One of the most curious minor details in Jim Crow Terminals is the reoccurring function of the delay. Numerous cases cited in the book wherein a traveler is either denied service or offered a separate dining area are triggered by the occasion of a delayed flight: "When the return flight of her business trip from New York to Washington was delayed…" (16); "Faced with a delay…" (39); "While waiting for a delayed flight…" (67); "While waiting for his delayed connecting flight…" (69). Each of these unplanned, extra temporalities at an airport results in an altercation or confrontation in which segregation is implemented—and then called out. In other words, one of the banes of air travel—the dreaded delay—in a bizarre way ends up aiding the desegregation of Jim Crow terminals. Hiding in plain sight here is a quite radical reconceptualization of one of modernity's most annoying low-grade glitches: time to kill becomes time for social justice.

Toward the end of the book, Ortlepp discusses how the desegregation of the Jim Crow terminals depended on the acceptance of a "broad definition of 'air carrier,' which included airports and all necessary supportive services to air commerce" (129).
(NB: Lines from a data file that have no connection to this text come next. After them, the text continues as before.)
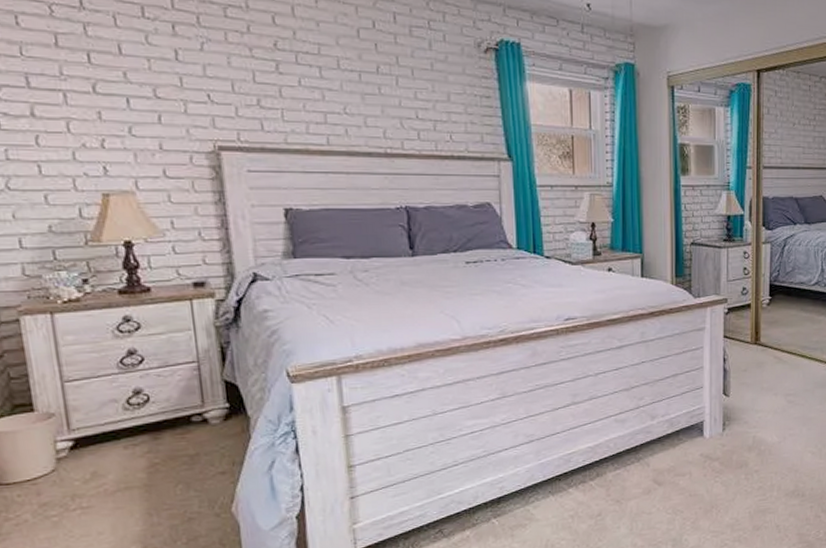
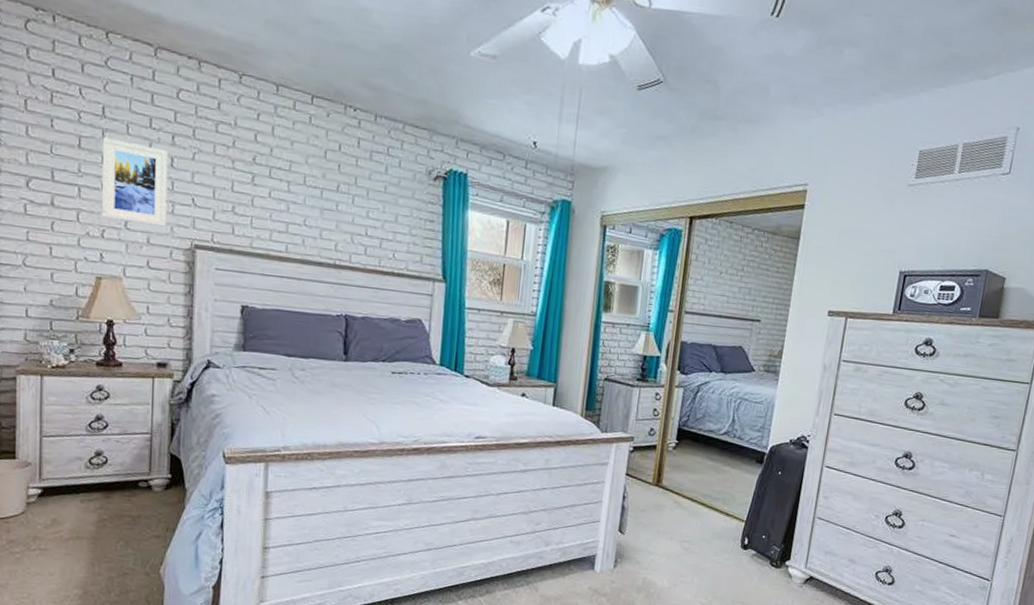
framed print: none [84,32,180,129] -> present [101,137,169,227]

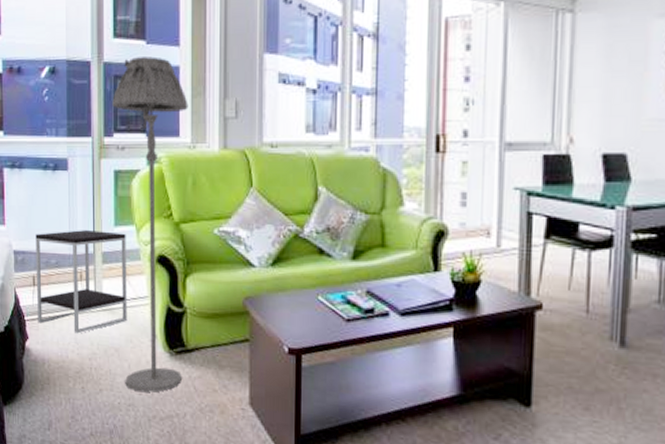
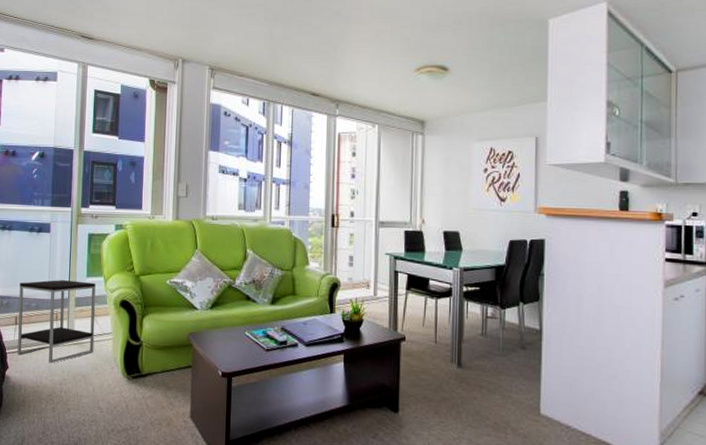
floor lamp: present [112,56,188,392] -> none [89,148,150,410]

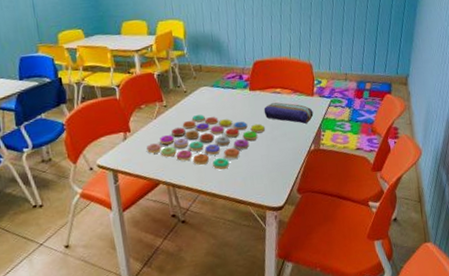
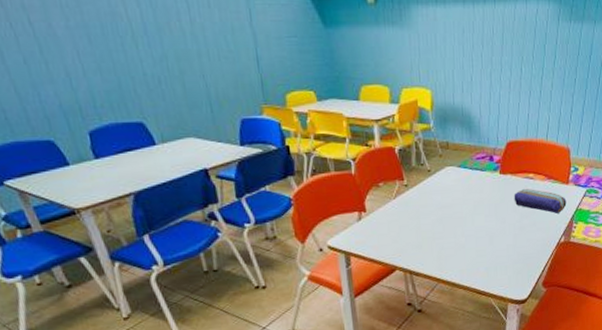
board game: present [147,114,265,170] -> none [383,197,513,259]

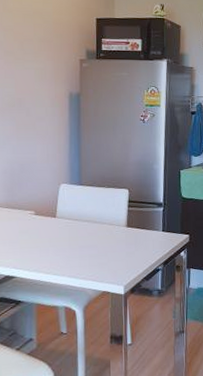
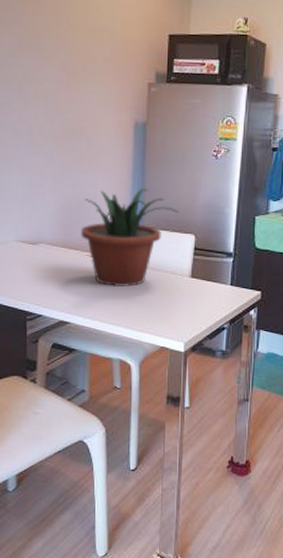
potted plant: none [23,151,113,241] -> present [80,188,179,288]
Not only were the physical realities of these particular airports being changed—signs saying "WHITE" and "COLORED" removed; separate seating areas in restaurants rendered illegal—but air travel itself was undergoing a conceptual shift, spreading out into seemingly detached parts of modern life. One wonders if the imprecision of "all necessary support services" was lost on the lawmakers, or if the capaciousness of this phrase was intentionally strategic. As if to say there is no such thing as a simple "terminal" where things end when it comes to civil rights. Everywhere, concourses instead.